3 minute read

Where do I fit?

Navigating gendered spaces as a masculine non binary person

As a teenager on the internet, I was often mistaken for female. “No, I’m a boy/a man/a male,” I protested without thought. I had learned –from parents, family, friends – that femininity was a bad thing. Yet I still flirted with it. Was I bad? The role I was assigned at birth never fit me like it did other boys. At that age, I didn’t have the terminology to explain why it felt wrong when my father proudly called me a young man.

I knew I was gay from around age eleven, though I didn’t have the terminology for describing what gay was yet. It took another ten and some years before I embraced being nonbinary. By then, I’d grappled with my gender identity in a Herculean wrestling match, never able to find a satisfying winner. Masculinity felt like an ill-fitting costume I put on to go out and perform to expectations. But I wasn’t a woman either. I knew that firmly.

When I introduce myself as non binary, it raises questions in people’s minds. It surprises some. I have no wish to undergo HRT or gender affirming surgery. I don’t find he/him pronouns painful, though I do prefer they/them. But I’m not a man.

The sort of androgyny – thin, genderless – that encapsulates many nonbinary portrayals in media is never going to be physically possible to me. I embrace jewellery and makeup. But I am also proud to wear facial hair. These are coded traits. We might as well assign a value that tells us how many points we get. 10 points masculine for facial hair, 2 points feminine for earrings.

They’re goals in a gendered game with rules that are both inscrutable and fluid. Pink wins you 10 feminine points now, but it used to win you 10 masculine points. High heels would give you a masculine high score a few centuries ago. Long hair flips back and forth every few decades.

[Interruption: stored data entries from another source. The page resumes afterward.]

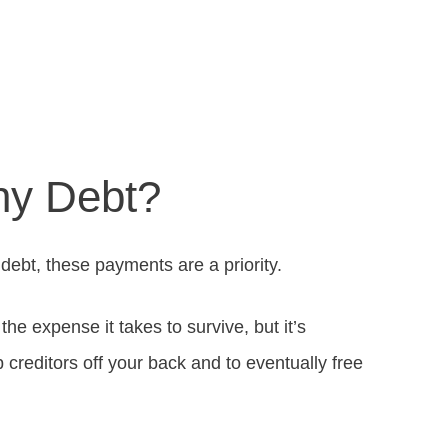
ny Debt?
n debt, these payments are a priority.
he expense it takes to survive, but it’s
 creditors off your back and to eventually free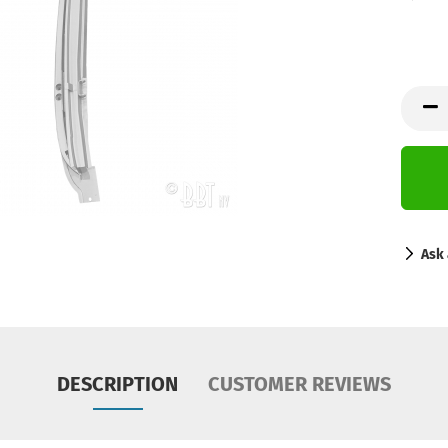
Ask 
DESCRIPTION
CUSTOMER REVIEWS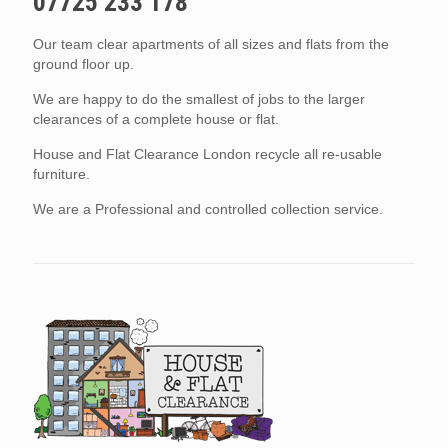
07725 233 178
Our team clear apartments of all sizes and flats from the
ground floor up.
We are happy to do the smallest of jobs to the larger
clearances of a complete house or flat.
House and Flat Clearance London recycle all re-usable
furniture.
We are a Professional and controlled collection service.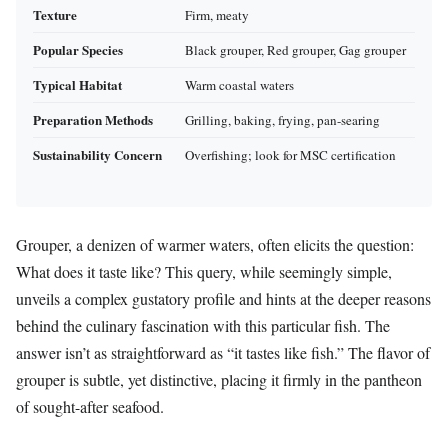
Texture
Firm, meaty
Popular Species
Black grouper, Red grouper, Gag grouper
Typical Habitat
Warm coastal waters
Preparation Methods
Grilling, baking, frying, pan-searing
Sustainability Concern
Overfishing; look for MSC certification
Grouper, a denizen of warmer waters, often elicits the question:
What does it taste like? This query, while seemingly simple,
unveils a complex gustatory profile and hints at the deeper reasons
behind the culinary fascination with this particular fish. The
answer isn’t as straightforward as “it tastes like fish.” The flavor of
grouper is subtle, yet distinctive, placing it firmly in the pantheon
of sought-after seafood.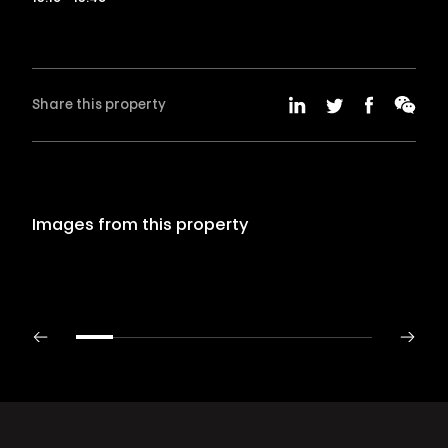
Share this property
Images from this property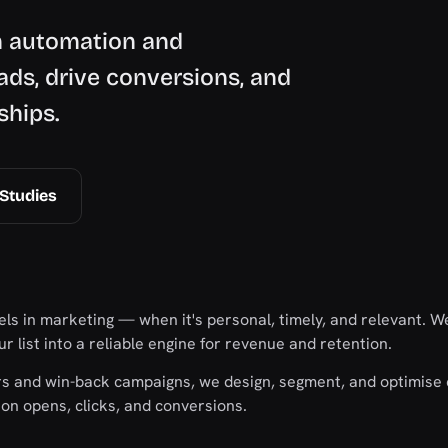
h automation and
ads, drive conversions, and
ships.
Studies
ls in marketing — when it's personal, timely, and relevant. We
r list into a reliable engine for revenue and retention.
s and win-back campaigns, we design, segment, and optimise 
n opens, clicks, and conversions.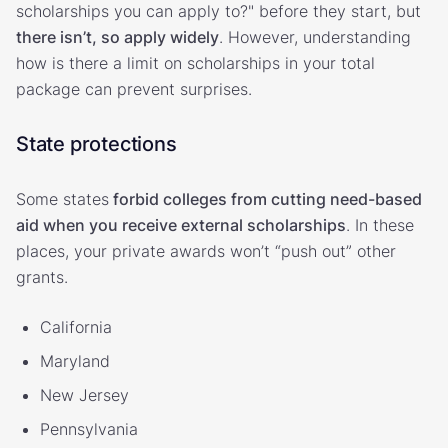
scholarships you can apply to?" before they start, but
there isn’t, so apply widely
. However, understanding
how is there a limit on scholarships in your total
package can prevent surprises.
State protections
Some states
forbid colleges from cutting need-based
aid when you receive external scholarships
. In these
places, your private awards won’t “push out” other
grants.
California
Maryland
New Jersey
Pennsylvania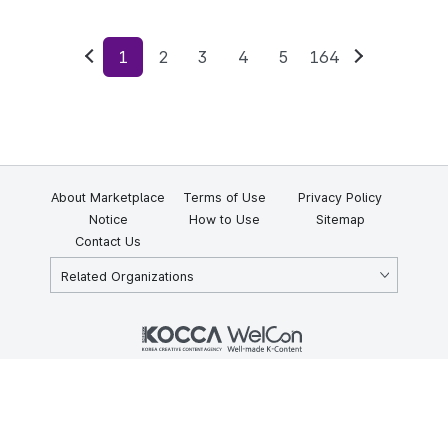
1
2
3
4
5
164
Previous
Next
About Marketplace
Terms of Use
Privacy Policy
Notice
How to Use
Sitemap
Contact Us
Related Organizations
KOCCA 35, Gyoyuk-gil, Naju-si, Jeollanam-do, Republic of Korea
58217
© Copyright © 2025 Korea Creative Content Agency. All rights
reserved.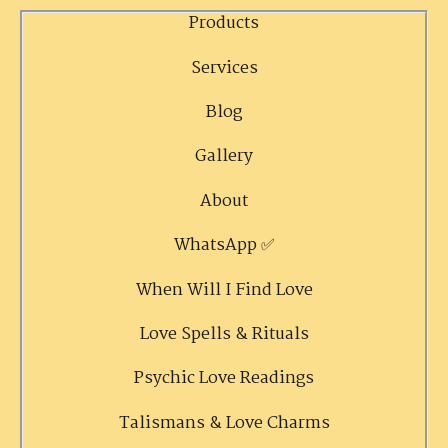
Products
Services
Blog
Gallery
About
WhatsApp ✅
When Will I Find Love
Love Spells & Rituals
Psychic Love Readings
Talismans & Love Charms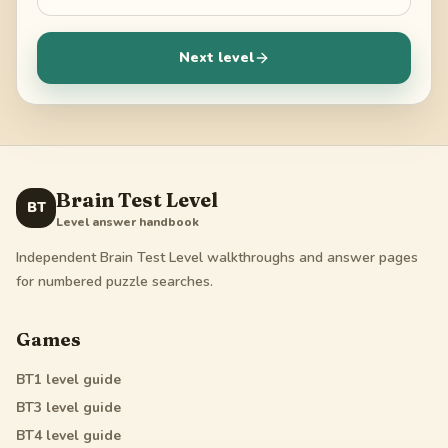
Next level
Brain Test Level
BT
Level answer handbook
Independent Brain Test Level walkthroughs and answer pages
for numbered puzzle searches.
Games
BT1
level guide
BT3
level guide
BT4
level guide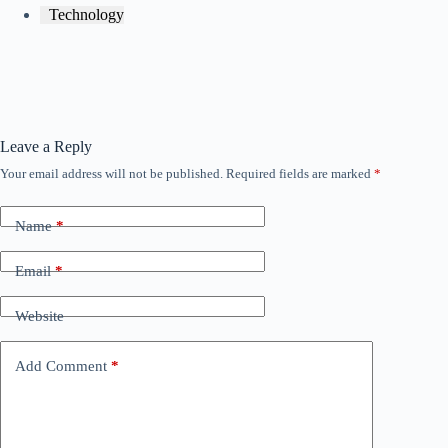
Technology
Leave a Reply
Your email address will not be published.
Required fields are marked
*
Name
*
Email
*
Website
Add Comment
*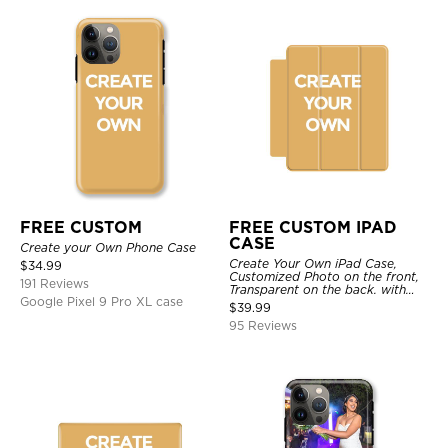
FREE CUSTOM
FREE CUSTOM IPAD
CASE
Create your Own Phone Case
Create Your Own iPad Case,
$
34.99
Customized Photo on the front,
191 Reviews
Transparent on the back. with
Google Pixel 9 Pro XL case
Pencil Holder.
$
39.99
95 Reviews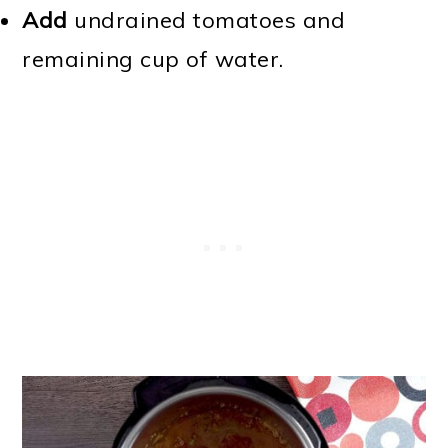
Add
undrained tomatoes and
remaining cup of water.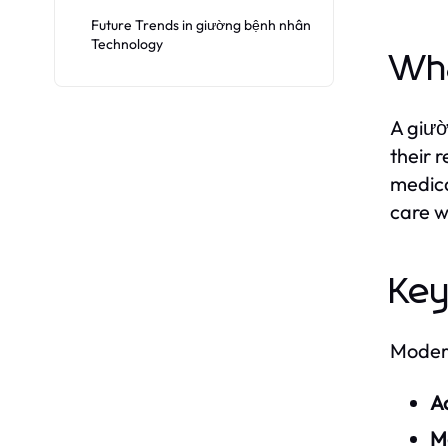
Future Trends in giường bệnh nhân
Technology
Wha
A giườ
their 
medica
care w
Key
Modern
Ad
Mo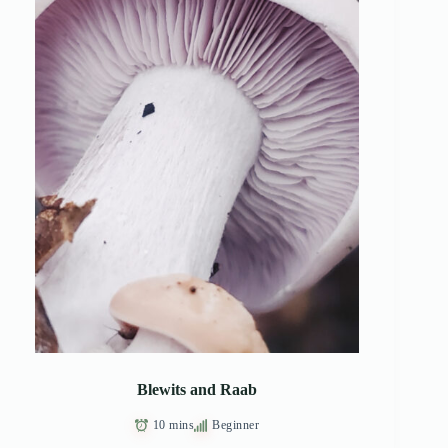
Blewits and Raab
10 mins
Beginner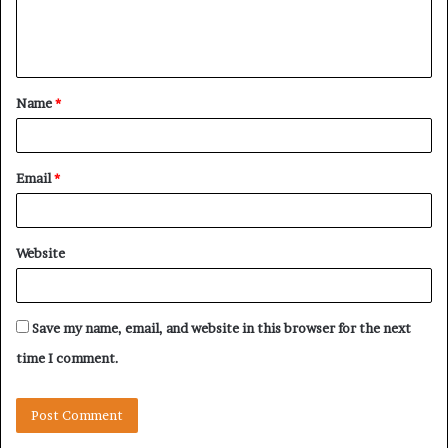
e
n
t
Name
*
*
Email
*
Website
Save my name, email, and website in this browser for the next
time I comment.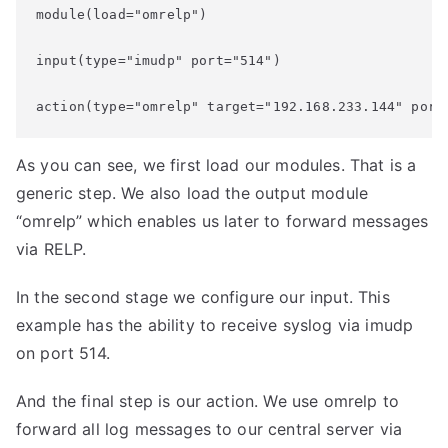
module(load="omrelp")

input(type="imudp" port="514")

action(type="omrelp" target="192.168.233.144" port
As you can see, we first load our modules. That is a
generic step. We also load the output module
“omrelp” which enables us later to forward messages
via RELP.
In the second stage we configure our input. This
example has the ability to receive syslog via imudp
on port 514.
And the final step is our action. We use omrelp to
forward all log messages to our central server via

I’ve chosen to reject the game. Nonbinary is not a third gender, neither is it a La Grange point between masculine and feminine where perfect androgynous balance may be sought. For me, being nonbinary is taking a step outside the playing field.

But the price of rejecting gender is the difficulty in navigating gendered spaces. I’ve been yelled at by shop clerks for walking into the “wrong” changing room lobby. I’ll remove my jewellery and tie up my hair before I use a male coded public toilet. When I see an event advertised for “women and nonbinary people” or “non-male people”, my anxieties know deep down they don’t really mean me.

In leaving the playing field, I can’t fail to recognise both the advantages and harms I carry with me. It is impossible to ignore gender's role in violence. I fear inserting myself into traditionally feminine spaces because I know that women have been hurt by cisgender men. Yet I also face violence and abuse in masculine spaces for failing to score enough points and appear masculine enough. This is nonbinary invisibility – when nonbinary people are ships charting a course in hostile waters.

I don’t know whether I seek to pull down the whole edifice. For many people, gendered roles bring them joy. They find happiness in both challenging and embracing them. But gender has never brought me joy. The game of gender only offers me a fruitless fight.

My social perception as, and ability to appear coded as, a man has given me privilege. But the protection of male privilege only extends so far for queer people of any identity. And it has also led me to learn I must fight to come out in every new introduction. Some days, I can’t raise the power to state it again – I am not a man!

Then, I let them have their victory and slot me into male spaces. When a class discussion on gender asks the “non-men” to contribute, I stay quiet. When a cousin angrily calls me a “mansplainer” for disagreeing with her, I mute myself because her privilege makes the battle too intimidating, and then, when I’ve proved I’m not a man, where will the original debate be left? Forgotten in the dust, my points discarded to fight just for my right to take up space.

Nonbinary people need space too. Space to just exist without justifying ourselves with every breath.